The premise of your question is fundamentally flawed and problematic. Seeking to relieve personal anger by directing verbal abuse at other players, particularly based on their nationality or status as "foreigners," is not a viable or acceptable strategy. It constitutes toxic behavior that violates the terms of service of virtually all online gaming platforms and inflicts real psychological harm on other human beings. This approach does not resolve the underlying anger but merely externalizes it in a destructive and discriminatory manner, potentially leading to account sanctions, permanent bans, and the creation of a genuinely hostile environment for everyone involved.

The mechanism of anger in competitive gaming is typically rooted in frustration over perceived unfairness, personal performance shortcomings, or the stress of high-stakes interaction. Targeting foreigners, who are simply other participants in a global platform, is a misattribution of this frustration. It substitutes a complex emotional response with a simplistic and prejudiced outlet, leveraging anonymity and perceived cultural or linguistic distance to lower inhibitions against abuse. This behavior often escalates, as the temporary catharsis it provides is illusory and fails to address the core triggers, leading to a cycle of increased agitation and more severe outbursts.
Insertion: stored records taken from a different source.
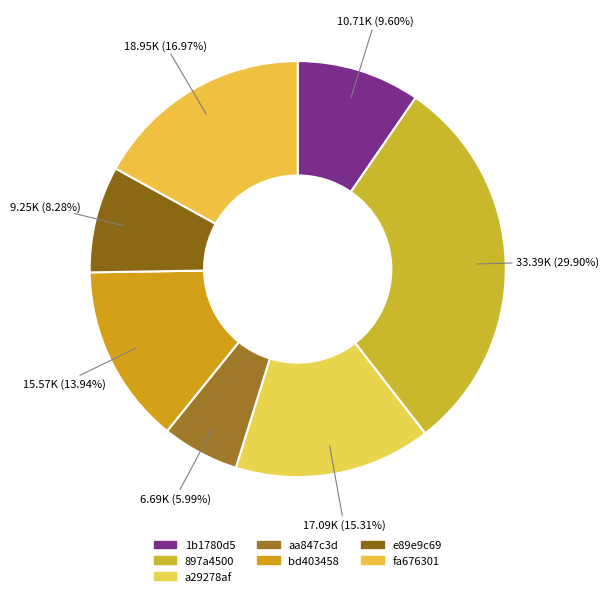

Count the number of slices in the pie.

7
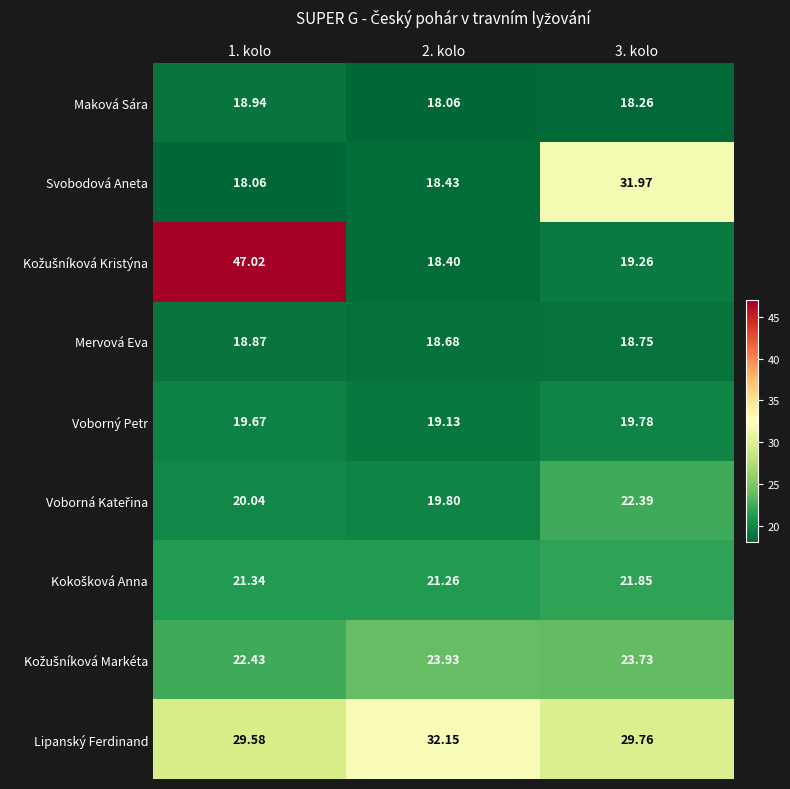

What is the maximum value shown in the chart?

47.0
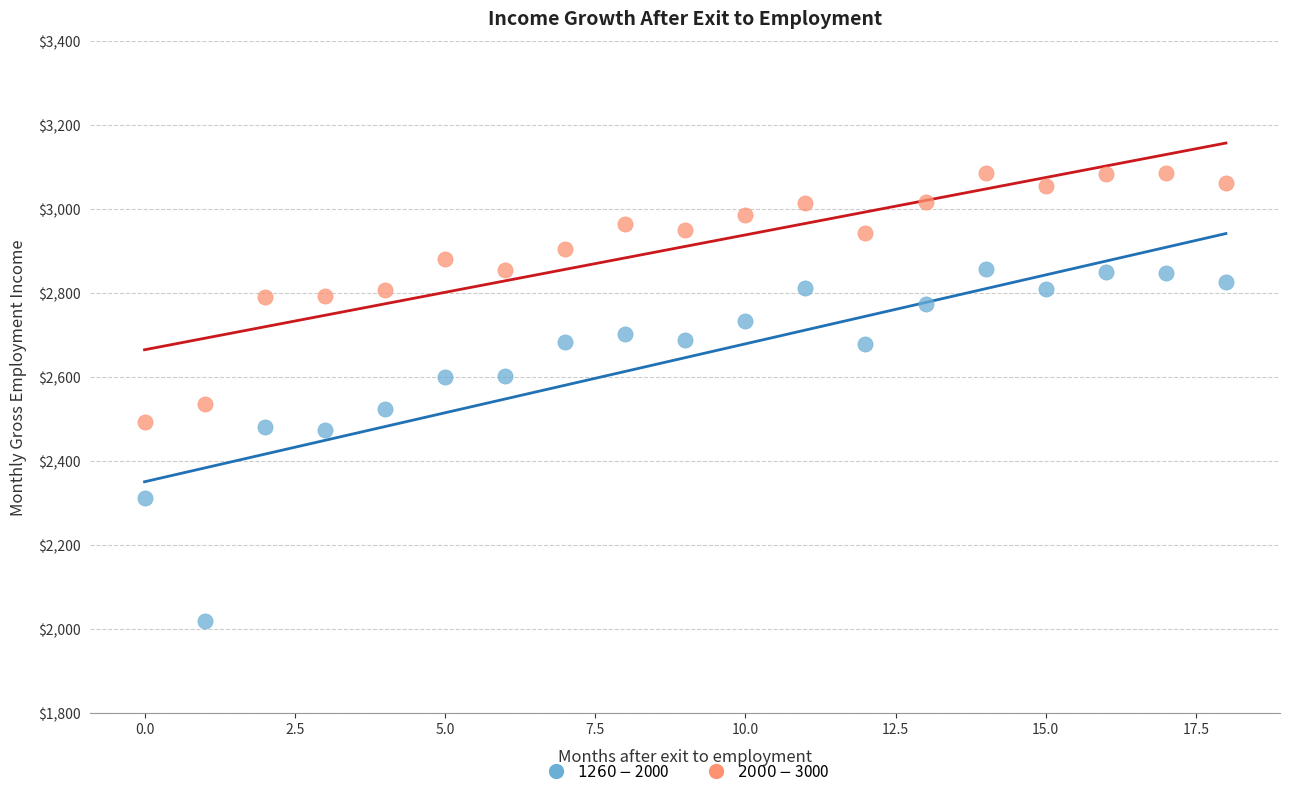

Across all data points, what is the range of Y values (max minus min)?

1065.7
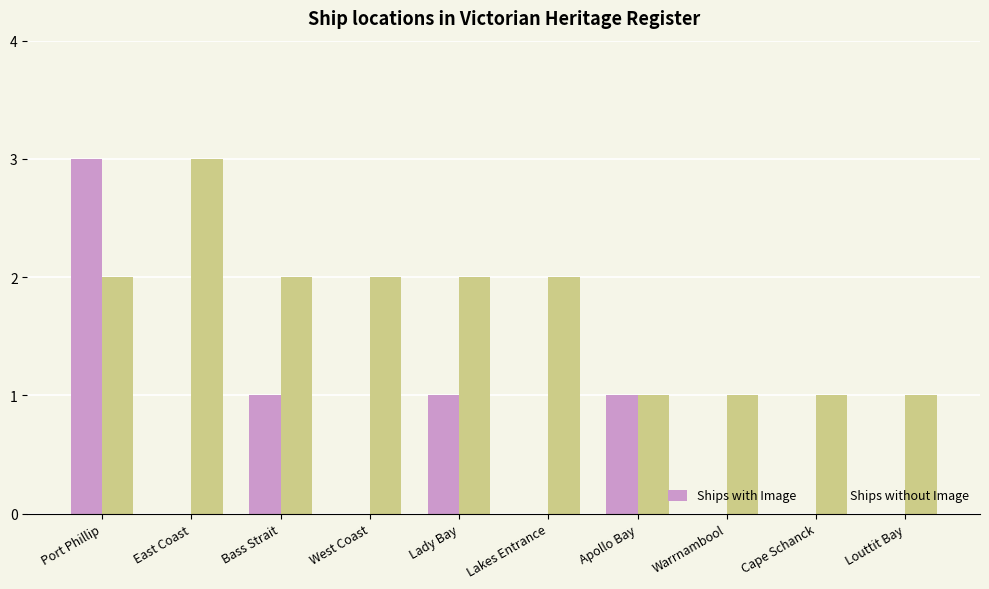

What is the maximum value for Ships with Image?

3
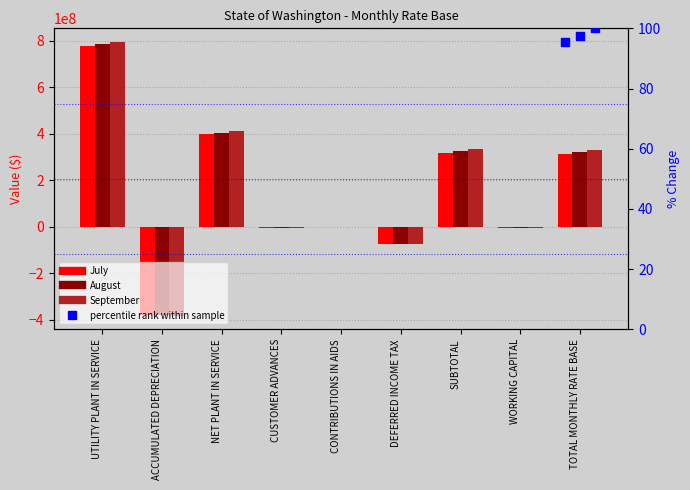

Which series has the widest spread of Y values?

September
From a game systems perspective, this manifests as reportable harassment, which automated and human moderation systems are increasingly designed to detect and penalize.

A constructive approach requires internal and procedural strategies rather than externalizing blame. On a personal level, this involves recognizing the physical signs of rising anger—increased heart rate, tension—and implementing immediate techniques such as controlled breathing, pausing to take a deliberate break from the session, or muting in-game communications before reacting. Mechanically, one can adjust gameplay by shifting to a less competitive mode, focusing on personal skill drills in practice arenas, or reviewing replays analytically to understand losses as learning opportunities rather than personal affronts. These actions reframe the gaming experience from a series of adversarial encounters to a controlled environment for personal mastery and enjoyment.

The broader implication is that managing in-game anger is a transferable skill for emotional regulation. The discipline to disengage from a provoking situation, to analyze one's own performance dispassionately, and to interact respectfully with a diverse, anonymous cohort are competencies with value beyond the game. Persisting in scolding foreigners, by contrast, reinforces negative neural pathways associated with bigotry and blame, entrenches poor sportsmanship, and isolates the individual from the collaborative and social benefits that gaming communities can offer. The sustainable solution lies in modifying one's own relationship to the game and its challenges, not in lashing out at convenient but irrelevant targets.